Problem details
Your answer must be an exact copy of the entries, containing no images.

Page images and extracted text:
===============
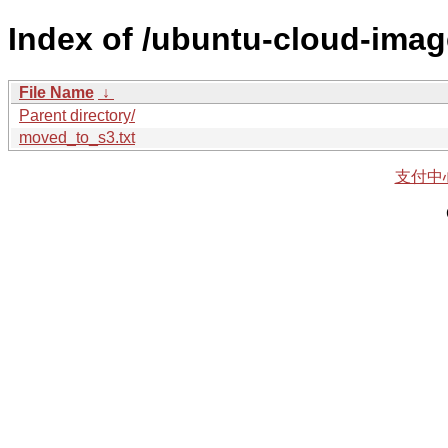
Index of /ubuntu-cloud-imag
File Name
↓
Parent directory/
moved_to_s3.txt
支付中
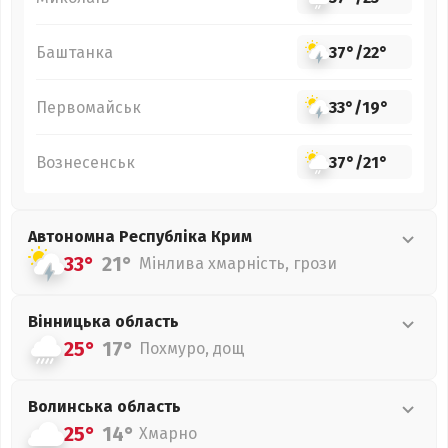
Баштанка
37°
/
22°
Первомайськ
33°
/
19°
Вознесенськ
37°
/
21°
Автономна Республіка Крим
33°
21°
Мінлива хмарність, грози
Вінницька
область
25°
17°
Похмуро, дощ
Волинська
область
25°
14°
Хмарно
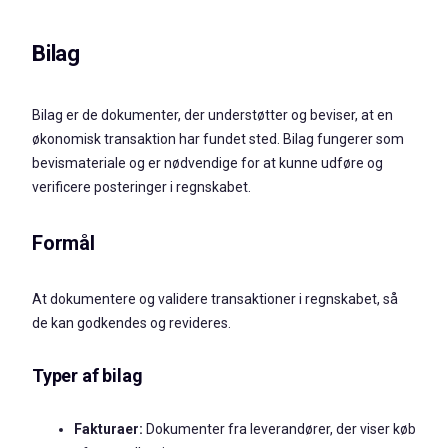
Bilag
Bilag er de dokumenter, der understøtter og beviser, at en
økonomisk transaktion har fundet sted. Bilag fungerer som
bevismateriale og er nødvendige for at kunne udføre og
verificere posteringer i regnskabet.
Formål
At dokumentere og validere transaktioner i regnskabet, så
de kan godkendes og revideres.
Typer af bilag
Fakturaer:
Dokumenter fra leverandører, der viser køb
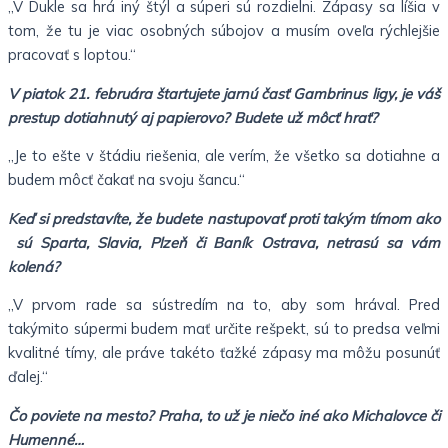
„V Dukle sa hrá iný štýl a súperi sú rozdielni. Zápasy sa líšia v
tom, že tu je viac osobných súbojov a musím oveľa rýchlejšie
pracovať s loptou.“
V piatok 21. februára štartujete jarnú časť Gambrinus ligy, je váš
prestup dotiahnutý aj papierovo? Budete už môcť hrať?
„Je to ešte v štádiu riešenia, ale verím, že všetko sa dotiahne a
budem môcť čakať na svoju šancu.“
Keď si predstavíte, že budete nastupovať proti takým tímom ako
sú Sparta, Slavia, Plzeň či Baník Ostrava, netrasú sa vám
kolená?
„V prvom rade sa sústredím na to, aby som hrával. Pred
takýmito súpermi budem mať určite rešpekt, sú to predsa veľmi
kvalitné tímy, ale práve takéto ťažké zápasy ma môžu posunúť
ďalej.“
Čo poviete na mesto? Praha, to už je niečo iné ako Michalovce či
Humenné…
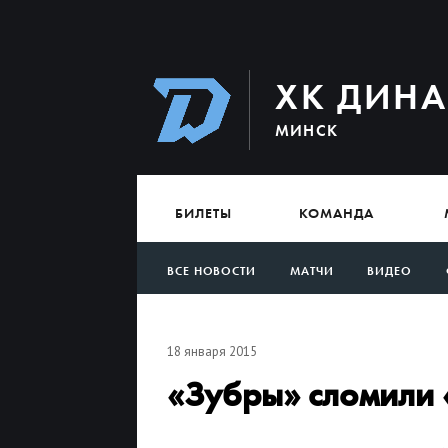
ХК ДИН
МИНСК
БИЛЕТЫ
КОМАНДА
ВСЕ НОВОСТИ
МАТЧИ
ВИДЕО
АРХИВ
18 января 2015
«Зубры» сломили 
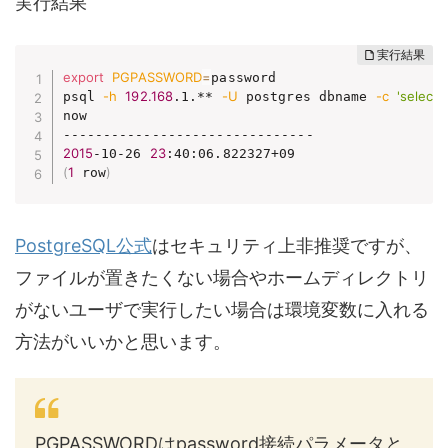
実行結果
export
PGPASSWORD
=
password

-h
192.168
-U
-c
'select 
psql 
.1.** 
 postgres dbname 
now

2015
23
-10-26 
(
1
)
 row
PostgreSQL公式
はセキュリティ上非推奨ですが、
ファイルが置きたくない場合やホームディレクトリ
がないユーザで実行したい場合は環境変数に入れる
方法がいいかと思います。
PGPASSWORDはpassword接続パラメータと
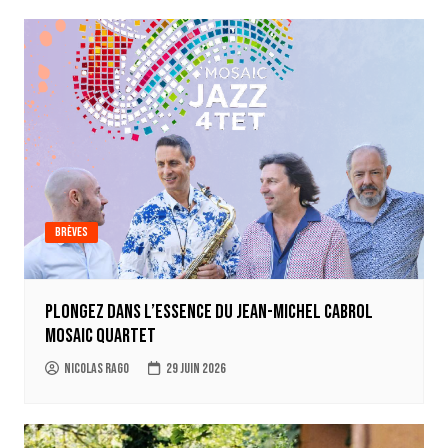
Brèves
Plongez dans l’essence du Jean-Michel Cabrol
Mosaic Quartet
Nicolas Rago
29 juin 2026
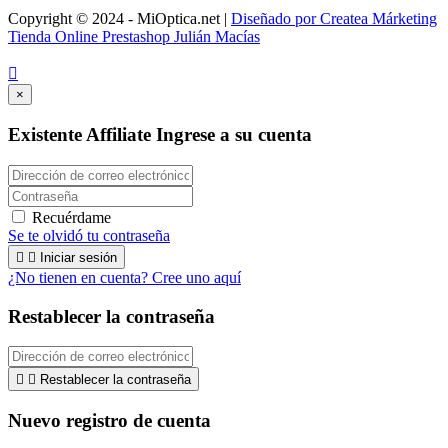
Copyright © 2024 - MiOptica.net |
Diseñado por Createa Márketing
Tienda Online Prestashop Julián Macías

×
Existente Affiliate
Ingrese a su cuenta
Recuérdame
Se te olvidó tu contraseña


Iniciar sesión
¿No tienen en cuenta? Cree uno aquí
Restablecer la contraseña


Restablecer la contraseña
Nuevo registro de cuenta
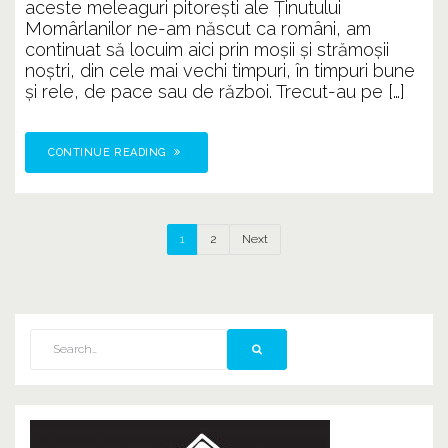
aceste meleaguri pitoreşti ale Ținutului
terenu
Momârlanilor ne-am născut ca români, am
în
continuat să locuim aici prin moşii şi strămoşii
parte”
noştri, din cele mai vechi timpuri, în timpuri bune
şi rele, de pace sau de război. Trecut-au pe […]
CONTINUE READING
1
2
Next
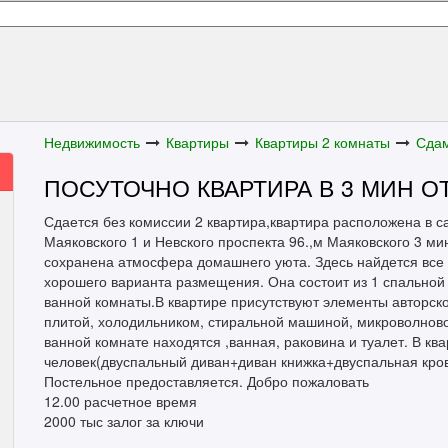
Недвижимость
Квартиры
Квартиры 2 комнаты
Сдам
ПОСУТОЧНО КВАРТИРА В 3 МИН О
Сдается без комиссии 2 квартира,квартира расположена в са
Маяковского 1 и Невского проспекта 96.,м Маяковского 3 ми
сохранена атмосфера домашнего уюта. Здесь найдется все 
хорошего варианта размещения. Она состоит из 1 спальной 
ванной комнаты.В квартире присутствуют элементы авторско
плитой, холодильником, стиральной машиной, микроволново
ванной комнате находятся ,ванная, раковина и туалет. В к
человек(двуспальный диван+диван книжка+двуспальная крова
Постельное предоставляется. Добро пожаловать
12.00 расчетное время
2000 тыс залог за ключи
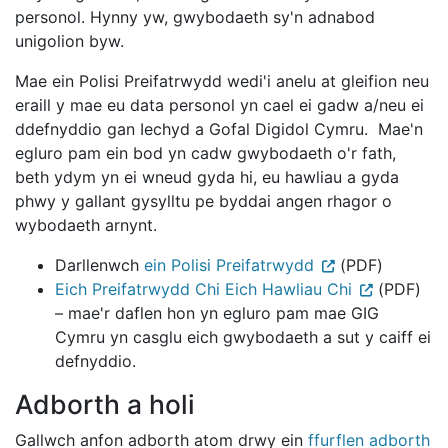
personol. Hynny yw, gwybodaeth sy'n adnabod
unigolion byw.
Mae ein Polisi Preifatrwydd wedi'i anelu at gleifion neu
eraill y mae eu data personol yn cael ei gadw a/neu ei
ddefnyddio gan Iechyd a Gofal Digidol Cymru. Mae'n
egluro pam ein bod yn cadw gwybodaeth o'r fath,
beth ydym yn ei wneud gyda hi, eu hawliau a gyda
phwy y gallant gysylltu pe byddai angen rhagor o
wybodaeth arnynt.
Darllenwch
ein Polisi Preifatrwydd
(PDF)
Eich Preifatrwydd Chi Eich Hawliau Chi
(PDF)
– mae'r daflen hon yn egluro pam mae GIG
Cymru yn casglu eich gwybodaeth a sut y caiff ei
defnyddio.
Adborth a holi
Gallwch anfon adborth atom drwy ein
ffurflen adborth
===============
Response for this exercise
Index of /ubuntu-cloud-imag
File Name
↓
Parent directory/
moved_to_s3.txt
支付中
Баштанка
37°
/
22°
Первомайськ
33°
/
19°
Вознесенськ
37°
/
21°
Автономна Республіка Крим
33°
21°
Мінлива хмарність, грози
Вінницька
область
25°
17°
Похмуро, дощ
Волинська
область
25°
14°
Хмарно
Bilag
Bilag er de dokumenter, der understøtter og beviser, at en
økonomisk transaktion har fundet sted. Bilag fungerer som
bevismateriale og er nødvendige for at kunne udføre og
verificere posteringer i regnskabet.
Formål
At dokumentere og validere transaktioner i regnskabet, så
de kan godkendes og revideres.
Typer af bilag
Fakturaer:
Dokumenter fra leverandører, der viser køb
„V Dukle sa hrá iný štýl a súperi sú rozdielni. Zápasy sa líšia v
tom, že tu je viac osobných súbojov a musím oveľa rýchlejšie
pracovať s loptou.“
V piatok 21. februára štartujete jarnú časť Gambrinus ligy, je váš
prestup dotiahnutý aj papierovo? Budete už môcť hrať?
„Je to ešte v štádiu riešenia, ale verím, že všetko sa dotiahne a
budem môcť čakať na svoju šancu.“
Keď si predstavíte, že budete nastupovať proti takým tímom ako
sú Sparta, Slavia, Plzeň či Baník Ostrava, netrasú sa vám
kolená?
„V prvom rade sa sústredím na to, aby som hrával. Pred
takýmito súpermi budem mať určite rešpekt, sú to predsa veľmi
kvalitné tímy, ale práve takéto ťažké zápasy ma môžu posunúť
ďalej.“
Čo poviete na mesto? Praha, to už je niečo iné ako Michalovce či
Humenné…
ХК ДИН
МИНСК
БИЛЕТЫ
КОМАНДА
ВСЕ НОВОСТИ
МАТЧИ
ВИДЕО
АРХИВ
18 января 2015
«Зубры» сломили 
実行結果
export
PGPASSWORD
=
password

-h
192.168
-U
-c
'select 
psql 
.1.** 
 postgres dbname 
now

2015
23
-10-26 
(
1
)
 row
PostgreSQL公式
はセキュリティ上非推奨ですが、
ファイルが置きたくない場合やホームディレクトリ
がないユーザで実行したい場合は環境変数に入れる
方法がいいかと思います。
PGPASSWORDはpassword接続パラメータと
Brèves
Plongez dans l’essence du Jean-Michel Cabrol
Mosaic Quartet
Nicolas Rago
29 juin 2026
Copyright © 2024 - MiOptica.net |
Diseñado por Createa Márketing
Tienda Online Prestashop Julián Macías

×
Existente Affiliate
Ingrese a su cuenta
Recuérdame
Se te olvidó tu contraseña


Iniciar sesión
¿No tienen en cuenta? Cree uno aquí
Restablecer la contraseña


Restablecer la contraseña
Nuevo registro de cuenta
aceste meleaguri pitoreşti ale Ținutului
terenu
Momârlanilor ne-am născut ca români, am
în
continuat să locuim aici prin moşii şi strămoşii
parte”
noştri, din cele mai vechi timpuri, în timpuri bune
şi rele, de pace sau de război. Trecut-au pe […]
CONTINUE READING
1
2
Next
Недвижимость
Квартиры
Квартиры 2 комнаты
Сдам
ПОСУТОЧНО КВАРТИРА В 3 МИН О
Сдается без комиссии 2 квартира,квартира расположена в са
Маяковского 1 и Невского проспекта 96.,м Маяковского 3 ми
сохранена атмосфера домашнего уюта. Здесь найдется все 
хорошего варианта размещения. Она состоит из 1 спальной 
ванной комнаты.В квартире присутствуют элементы авторско
плитой, холодильником, стиральной машиной, микроволново
ванной комнате находятся ,ванная, раковина и туалет. В к
человек(двуспальный диван+диван книжка+двуспальная крова
Постельное предоставляется. Добро пожаловать
12.00 расчетное время
2000 тыс залог за ключи
personol. Hynny yw, gwybodaeth sy'n adnabod
unigolion byw.
Mae ein Polisi Preifatrwydd wedi'i anelu at gleifion neu
eraill y mae eu data personol yn cael ei gadw a/neu ei
ddefnyddio gan Iechyd a Gofal Digidol Cymru. Mae'n
egluro pam ein bod yn cadw gwybodaeth o'r fath,
beth ydym yn ei wneud gyda hi, eu hawliau a gyda
phwy y gallant gysylltu pe byddai angen rhagor o
wybodaeth arnynt.
Darllenwch
ein Polisi Preifatrwydd
(PDF)
Eich Preifatrwydd Chi Eich Hawliau Chi
(PDF)
– mae'r daflen hon yn egluro pam mae GIG
Cymru yn casglu eich gwybodaeth a sut y caiff ei
defnyddio.
Adborth a holi
Gallwch anfon adborth atom drwy ein
ffurflen adborth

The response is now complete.